Photographs of the registered trademark sign covered with a porcine skin tissue under 0%, (a) 20%, (b) 40%, (c) 60%, and (d) glycerol at 15 min, respectively. The black circle is the location of the treatment site of the imaging sign.

Fig. 5

The OR-PAM MAP images of the sign covered with the skin immersed in glycerol solutions imaged at different time intervals. (a) MAP images with the 20% glycerol (b) MAP images with 40% glycerol. (c) MAP images with 60% glycerol.

Fig. 6

The normalized PA signal curves and amplitudes changes of the phantom immersed in 20%, 40%, and 60% glycerol at 15 min (a and e), 30 min (b and f), 45 min (c and g), and 60 min (d and h), respectively.

Fig. 7

Dynamic changes of the PA amplitude enhancement after application of 20%, 40%, and 60% glycerol at 0, 15, 30, 45, and 60 min, respectively.
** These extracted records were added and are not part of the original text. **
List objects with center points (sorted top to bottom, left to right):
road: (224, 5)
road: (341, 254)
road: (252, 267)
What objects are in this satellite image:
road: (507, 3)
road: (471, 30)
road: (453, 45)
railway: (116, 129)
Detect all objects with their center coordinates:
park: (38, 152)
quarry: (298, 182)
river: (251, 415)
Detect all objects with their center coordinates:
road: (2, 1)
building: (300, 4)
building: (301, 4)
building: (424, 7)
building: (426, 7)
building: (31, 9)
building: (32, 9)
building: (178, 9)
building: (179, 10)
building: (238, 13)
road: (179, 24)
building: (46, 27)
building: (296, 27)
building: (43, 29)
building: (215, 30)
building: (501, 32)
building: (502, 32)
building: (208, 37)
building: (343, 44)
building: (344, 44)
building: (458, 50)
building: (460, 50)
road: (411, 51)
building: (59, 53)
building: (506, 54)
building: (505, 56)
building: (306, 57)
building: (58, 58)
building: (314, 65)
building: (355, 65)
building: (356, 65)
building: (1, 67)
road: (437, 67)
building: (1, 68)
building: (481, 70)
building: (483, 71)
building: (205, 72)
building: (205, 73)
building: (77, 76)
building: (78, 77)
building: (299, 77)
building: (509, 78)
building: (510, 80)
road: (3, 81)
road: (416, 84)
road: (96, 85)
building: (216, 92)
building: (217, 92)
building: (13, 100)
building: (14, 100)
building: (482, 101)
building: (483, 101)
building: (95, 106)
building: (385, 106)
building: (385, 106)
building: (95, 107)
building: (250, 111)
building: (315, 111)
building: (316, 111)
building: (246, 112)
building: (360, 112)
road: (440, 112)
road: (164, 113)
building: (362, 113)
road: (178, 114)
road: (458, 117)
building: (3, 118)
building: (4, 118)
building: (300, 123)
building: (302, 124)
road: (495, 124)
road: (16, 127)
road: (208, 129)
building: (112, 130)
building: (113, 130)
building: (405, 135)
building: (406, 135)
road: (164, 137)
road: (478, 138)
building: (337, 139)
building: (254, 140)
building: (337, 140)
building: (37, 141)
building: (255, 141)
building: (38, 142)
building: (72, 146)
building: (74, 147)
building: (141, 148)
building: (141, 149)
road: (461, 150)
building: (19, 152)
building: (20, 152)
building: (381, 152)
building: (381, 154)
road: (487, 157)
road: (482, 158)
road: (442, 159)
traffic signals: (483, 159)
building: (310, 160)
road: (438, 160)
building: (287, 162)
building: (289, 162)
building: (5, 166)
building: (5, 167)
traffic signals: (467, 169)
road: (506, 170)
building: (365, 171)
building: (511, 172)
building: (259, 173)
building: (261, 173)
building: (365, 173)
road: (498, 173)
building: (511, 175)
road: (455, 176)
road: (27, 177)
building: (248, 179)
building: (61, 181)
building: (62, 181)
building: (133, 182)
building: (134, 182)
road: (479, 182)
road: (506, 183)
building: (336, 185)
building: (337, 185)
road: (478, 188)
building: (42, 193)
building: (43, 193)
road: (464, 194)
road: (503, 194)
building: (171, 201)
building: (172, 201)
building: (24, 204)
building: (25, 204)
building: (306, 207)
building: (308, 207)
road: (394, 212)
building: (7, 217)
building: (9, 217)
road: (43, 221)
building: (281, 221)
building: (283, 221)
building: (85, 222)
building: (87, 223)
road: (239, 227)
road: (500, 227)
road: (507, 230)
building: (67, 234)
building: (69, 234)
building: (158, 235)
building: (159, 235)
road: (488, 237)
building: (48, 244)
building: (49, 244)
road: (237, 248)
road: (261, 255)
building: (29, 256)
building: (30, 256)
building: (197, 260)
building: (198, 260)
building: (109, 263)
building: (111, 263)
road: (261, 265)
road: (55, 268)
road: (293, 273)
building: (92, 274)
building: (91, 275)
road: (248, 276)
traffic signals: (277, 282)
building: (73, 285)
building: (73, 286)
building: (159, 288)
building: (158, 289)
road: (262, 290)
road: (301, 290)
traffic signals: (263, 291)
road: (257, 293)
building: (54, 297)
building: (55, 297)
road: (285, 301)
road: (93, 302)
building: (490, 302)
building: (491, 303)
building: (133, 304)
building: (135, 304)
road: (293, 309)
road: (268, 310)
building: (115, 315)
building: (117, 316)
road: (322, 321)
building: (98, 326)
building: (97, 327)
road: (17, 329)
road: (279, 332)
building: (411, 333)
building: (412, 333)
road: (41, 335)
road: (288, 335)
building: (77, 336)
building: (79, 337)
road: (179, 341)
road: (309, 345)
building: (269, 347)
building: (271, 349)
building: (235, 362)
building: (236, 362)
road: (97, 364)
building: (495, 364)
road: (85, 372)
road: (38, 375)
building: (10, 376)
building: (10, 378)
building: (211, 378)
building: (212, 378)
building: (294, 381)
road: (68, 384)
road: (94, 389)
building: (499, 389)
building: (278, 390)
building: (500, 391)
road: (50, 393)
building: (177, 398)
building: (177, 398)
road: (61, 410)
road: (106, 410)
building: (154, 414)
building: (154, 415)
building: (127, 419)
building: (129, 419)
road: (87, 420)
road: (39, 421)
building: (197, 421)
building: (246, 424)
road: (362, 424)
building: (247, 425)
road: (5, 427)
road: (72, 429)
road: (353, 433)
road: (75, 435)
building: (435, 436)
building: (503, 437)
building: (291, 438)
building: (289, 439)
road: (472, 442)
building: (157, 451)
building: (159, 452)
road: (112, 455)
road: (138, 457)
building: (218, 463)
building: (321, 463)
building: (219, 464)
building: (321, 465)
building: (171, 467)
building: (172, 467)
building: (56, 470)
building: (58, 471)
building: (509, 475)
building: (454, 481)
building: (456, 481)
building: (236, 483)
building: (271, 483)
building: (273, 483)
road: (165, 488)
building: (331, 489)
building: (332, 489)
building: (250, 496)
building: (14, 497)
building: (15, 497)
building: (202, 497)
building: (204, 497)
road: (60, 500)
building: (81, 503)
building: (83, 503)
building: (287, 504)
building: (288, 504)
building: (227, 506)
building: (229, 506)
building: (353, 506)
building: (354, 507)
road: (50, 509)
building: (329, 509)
From the analysis of the aforementioned results, we could conclude that the PAM imaging can be optimized through employing OCA like glycerol. And our results also demonstrate the importance of concentration of OCA to achieve desired OCE on the PAM imaging. In order to provide a more realistic guide for PAM imaging optimization through OTC technology, we would further investigate the OCE of the different kinds and different concentrations of OCA on in vivo OR-PAM imaging using animal models. And, it is possible that optical time for PA maximal amplitude is $<15\min$ for the low glycerol concentration, so more researches on studying the real time mutual function mechanism on OR-PAM imaging with OTC technology are necessary. Nonetheless, we for the first time demonstrated that the optical penetration ability and LSOR-PAM imaging depth and contrast could be enhanced by OTC technology. With this technology PAM imaging will have a greater potential for applications in clinical diagnosis and therapy in dermatology.

4.

Conclusions

In this study, we investigated the OCE of different concentrations of glycerol solutions in biological tissue on LSOR-PAM imaging. The time-varying and concentration-dependent properties of PA signal amplitude were determined. We have demonstrated a significant improvement of LSOR-PAM imaging performance using tissue OC technique. The PA signal amplitudes and the visibility of a phantom light absorber covered by skin tissues were found to be increasing with the concentration of the glycerol solution. The OCE of the skin tissue caused by OCA could improve the imaging depth and contrast of LSOR-PAM imaging. This result agrees well with studies of the deeply penetrating PAT of biological tissues enhanced with an OCA. Results presented here suggest that this tissue OC method has the potential to become a useful tool for the enhancement of the PAM imaging of biological tissues. And this study may provide a guideline regarding to the use of glycerol for optimal diagnostic and therapeutic effects in dermatology.